Bevorzugt ist dann zumindest die Hälfte des Raums, der zwischen den keramischen Partikeln
gebildet wird, mit dem weichen Material gefüllt.
[0027] Die Anwendung der erfindungsgemäßen Verbundkörper liegt im Bereich der Schutzpanzerungen,
insbesondere gegen ballistische Einwirkung. Aufgrund der guten thermischen Eigenschaften,
insbesondere des hohen Schmelz- oder Zersetzungspunktes von SiC, zeigt der Verbundwerkstoff
auch eine gute Eignung als Panzerungsmaterial im Tresor- und Schutzgebäudebau.
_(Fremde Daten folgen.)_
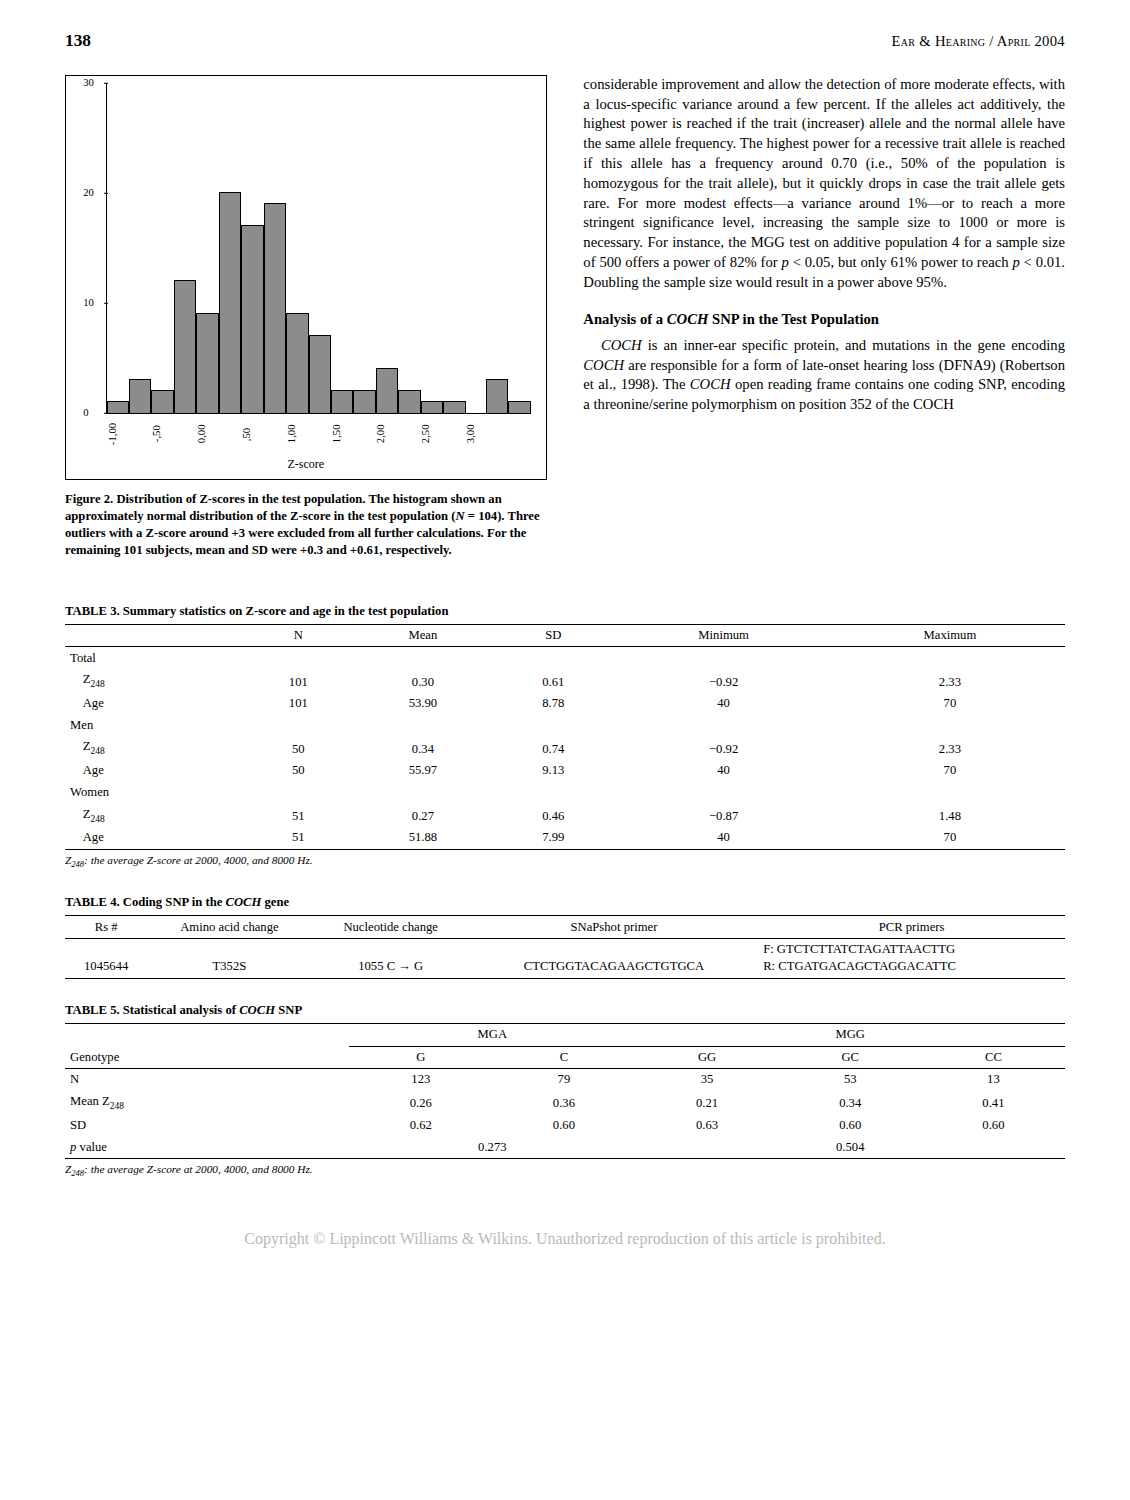138
Ear & Hearing / April 2004
30
20
10
0
-1,00 -,50 0,00 ,50 1,00 1,50 2,00 2,50 3,00
Z-score
Figure 2. Distribution of Z-scores in the test population. The histogram shown an approximately normal distribution of the Z-score in the test population (N = 104). Three outliers with a Z-score around +3 were excluded from all further calculations. For the remaining 101 subjects, mean and SD were +0.3 and +0.61, respectively.
considerable improvement and allow the detection of more moderate effects, with a locus-specific variance around a few percent. If the alleles act additively, the highest power is reached if the trait (increaser) allele and the normal allele have the same allele frequency. The highest power for a recessive trait allele is reached if this allele has a frequency around 0.70 (i.e., 50% of the population is homozygous for the trait allele), but it quickly drops in case the trait allele gets rare. For more modest effects—a variance around 1%—or to reach a more stringent significance level, increasing the sample size to 1000 or more is necessary. For instance, the MGG test on additive population 4 for a sample size of 500 offers a power of 82% for p < 0.05, but only 61% power to reach p < 0.01. Doubling the sample size would result in a power above 95%.
Analysis of a COCH SNP in the Test Population
COCH is an inner-ear specific protein, and mutations in the gene encoding COCH are responsible for a form of late-onset hearing loss (DFNA9) (Robertson et al., 1998). The COCH open reading frame contains one coding SNP, encoding a threonine/serine polymorphism on position 352 of the COCH
TABLE 3. Summary statistics on Z-score and age in the test population
| | N | Mean | SD | Minimum | Maximum |
| --- | --- | --- | --- | --- | --- |
| Total | | | | | |
| Z 248 | 101 | 0.30 | 0.61 | −0.92 | 2.33 |
| Age | 101 | 53.90 | 8.78 | 40 | 70 |
| Men | | | | | |
| Z 248 | 50 | 0.34 | 0.74 | −0.92 | 2.33 |
| Age | 50 | 55.97 | 9.13 | 40 | 70 |
| Women | | | | | |
| Z 248 | 51 | 0.27 | 0.46 | −0.87 | 1.48 |
| Age | 51 | 51.88 | 7.99 | 40 | 70 |
Z248: the average Z-score at 2000, 4000, and 8000 Hz.
TABLE 4. Coding SNP in the COCH gene
| Rs # | Amino acid change | Nucleotide change | SNaPshot primer | PCR primers |
| --- | --- | --- | --- | --- |
| 1045644 | T352S | 1055 C → G | CTCTGGTACAGAAGCTGTGCA | F: GTCTCTTATCTAGATTAACTTG R: CTGATGACAGCTAGGACATTC |
TABLE 5. Statistical analysis of COCH SNP
| | MGA | MGG |
| --- | --- | --- |
| Genotype | G | C | GG | GC | CC |
| N | 123 | 79 | 35 | 53 | 13 |
| Mean Z 248 | 0.26 | 0.36 | 0.21 | 0.34 | 0.41 |
| SD | 0.62 | 0.60 | 0.63 | 0.60 | 0.60 |
| p value | 0.273 | 0.504 |
Z248: the average Z-score at 2000, 4000, and 8000 Hz.
Copyright © Lippincott Williams & Wilkins. Unauthorized reproduction of this article is prohibited.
[0028] Bauteile aus den erfindungsgemäßen Verbundkörpern werden üblicherweise so ausgelegt,
dass die gesamte Dicke der Werkstoffschichten A und B im Bereich von 6 bis 300 mm
liegt. Auch weitere Schichten, insbesondere aus dem Werkstoff A oder faserhaltigem
Backing können hinter der Schicht aus dem Werkstoff B angeordnet sein. Die Schichtdicke
des Werkstoffs A liegt üblicherweise oberhalb von 1 mm, für Panzerplatten bevorzugt
oberhalb von 3 mm. Das Schichtdickenverhältnis der Werkstoffschichten A und B liegt
typischerweise unterhalb von 1:50, bevorzugt unterhalb von 1:10, wobei hier nur die
der Beschußseite zugewandte Frontschicht aus dem Werkstoff A und die darauf folgende
Schicht aus dem Werkstoff B zu verstehen sind.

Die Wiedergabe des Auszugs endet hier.